In a Washington, D.C., news conference, Dr Margaret Chan, Director-General of the World Health Organization (WHO), said the Ebola outbreak is “the largest, most complex and most severe we’ve ever seen” and is racing ahead of control efforts. Implementing the new WHO roadmap to coordinate and scale up international response will help the affected countries stop ongoing transmission, she said.
Dr David Nabarro, UN Coordinator for the Ebola Response, said the United Nations system is working together on 12 detailed steps for the global response, which he estimated will cost at least US $600 million and require “several thousand people to scale up our response by 3 to 4 times.”
WHO’s Assistant-Director General for Global Health Security, Keiji Fukuda, who just returned from West Africa, said, “We don’t have enough health workers, doctors, nurses, drivers, and contact tracers” to handle the increasing number of cases. “Most of the infections are happening in the community, and many people are unwilling to identify themselves as ill. And if they do, we don’t have enough ambulances to transport them or beds to treat them yet,” he said.

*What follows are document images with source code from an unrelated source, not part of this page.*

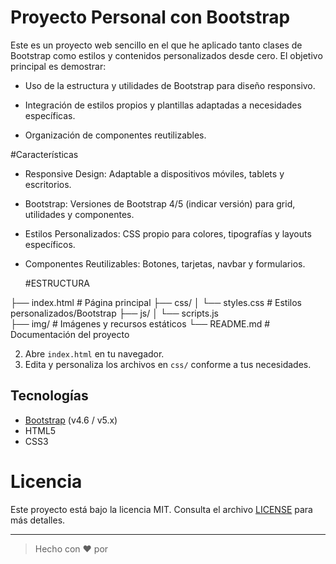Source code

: # Proyecto Personal con Bootstrap
Este es un proyecto web sencillo en el que he aplicado tanto clases de Bootstrap como estilos y contenidos personalizados desde cero. El objetivo principal es demostrar:

- Uso de la estructura y utilidades de Bootstrap para diseño responsivo.

- Integración de estilos propios y plantillas adaptadas a necesidades específicas.

- Organización de componentes reutilizables.

#Características
- Responsive Design: Adaptable a dispositivos móviles, tablets y escritorios.

- Bootstrap: Versiones de Bootstrap 4/5 (indicar versión) para grid, utilidades y componentes.

- Estilos Personalizados: CSS propio para colores, tipografías y layouts específicos.

- Componentes Reutilizables: Botones, tarjetas, navbar y formularios.

  #ESTRUCTURA

├── index.html          # Página principal
├── css/
│   └── styles.css      # Estilos personalizados/Bootstrap
├── js/
│   └── scripts.js      
├── img/                # Imágenes y recursos estáticos
└── README.md           # Documentación del proyecto

2. Abre `index.html` en tu navegador.
3. Edita y personaliza los archivos en `css/` conforme a tus necesidades.

## Tecnologías

- [Bootstrap](https://getbootstrap.com/) (v4.6 / v5.x)
- HTML5
- CSS3

# Licencia

Este proyecto está bajo la licencia MIT. Consulta el archivo [LICENSE](LICENSE) para más detalles.

---

> Hecho con ❤️ por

Fukuda said that insufficient health personnel and facilities to care for the growing number of cases was fueling the spread of the epidemic, as families are forced to care for patients at home, putting them and their contacts at risk of contagion. Mobilizing international financial support and additional health personnel is a top priority for scaling up the international response, Fukuda said.
Another urgent need is to open up airline routes that have been closed to affected countries. These closures “have a huge impact,” Fukuda said, impeding the flow of experts and supplies into Africa, and the outbreak itself is having a negative impact on the economies of Guinea, Liberia and Sierra Leone. “People need medical supplies, food, fuel, charcoal, and other provisions. We have to get it to them.”
He noted that “WHO does not recommend any travel or trade restrictions be applied except in cases where individuals have been confirmed or are suspected of being infected with Ebola Virus Disease or where individuals have had contact with cases of Ebola.”
Dr Nabarro and Dr Fukuda just returned from a needs assessment in the affected countries to shape the new UN surge plan for the region. The urgent needs include communications and messaging, care for the infected and proper burials, diagnosis and contact tracing, health services for other conditions, transport and supplies, cash to pay health workers, medical services for responders, air and sea access, and strong coordination to avert economic downturns.
The countries affected by the current outbreak of Ebola Virus Disease, Guinea, Liberia, Nigeria, Senegal, and Sierra Leone, have reported about 3,500 cases and 1,900 deaths, Dr. Chan noted. A separate outbreak has been reported in the Democratic Republic of the Congo.